Now, rather than being steered manually, the new magnetic catheter is operated from a computer via an external magnetic field. This allows the front part of the catheter to be bent in any direction with the highest level of precision, researchers say.
“As a result, the new catheter can be steered through more complex blood vessels better than a conventional catheter,” says Christophe Chautems, a doctoral student working with Brad Nelson, professor of robotics and intelligent systems at ETH Zurich.
Since the magnetic device doesn’t require a pull wire, it can be made much thinner, resulting in the smallest ever steerable catheter.
With the new catheter, surgeons can adjust the stiffness of the front part too, thanks to a low melting point alloy placed in three of its sections. With power supplied through fine copper wires inside the catheter, the sections can heat up and become flexible.
If the front part of the catheter is relatively rigid, applying an external magnetic field lets it bend only slightly. In contrast, a soft catheter allows for bends in very tight curves. This allows surgeons to navigate through blood vessels with much greater precision, and also reduces the risk of accidentally injuring vessels from the inside.
For surgeons to work with these magnetic catheters, patients must lie on a magnetic navigation system, an apparatus used to produce directed magnetic fields. Researchers have already developed such devices. Today, commercial providers also offer these devices, which are currently in use at some 100 hospitals around the world.
Magnetic catheter navigation has another advantage: in contrast to manual navigation, the surgeon is not next to the patient, but in a control room next door.
This provides better protection from the radiation of the X-ray machine used to generate images for navigating inside the patient’s body.

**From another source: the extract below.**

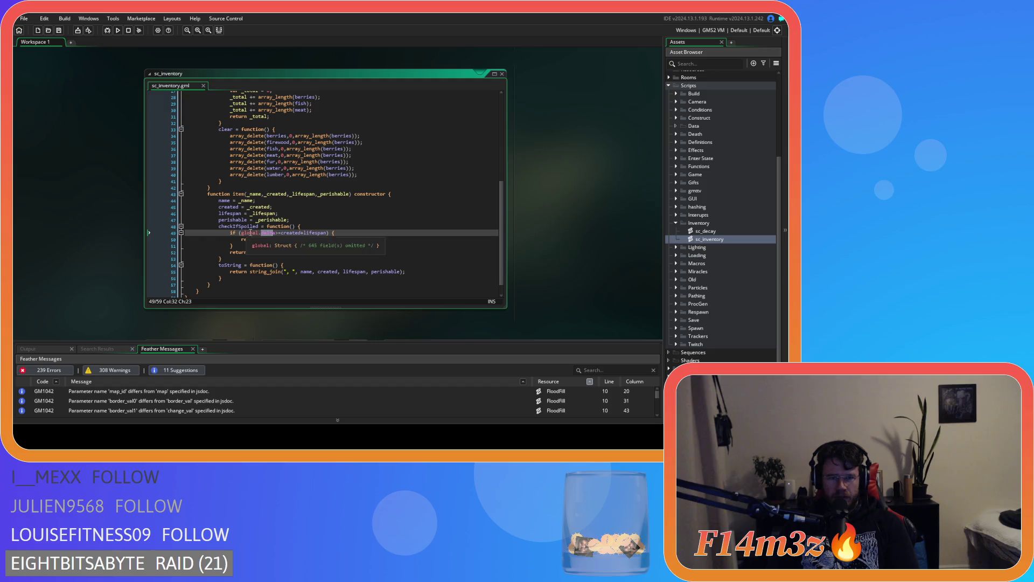
left_click(278, 232)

It’s also possible to remotely perform the operation from a distance. There are even efforts underway to automate such procedures completely in the medium term.
For their proof of concept, the researchers focused on using the catheter to treat cardiac arrhythmia. They’ve gotten a patent on the system and are looking for partners from industry to further develop the catheter and bring it to market. They are also working on catheter applications in eye and gastrointestinal surgery.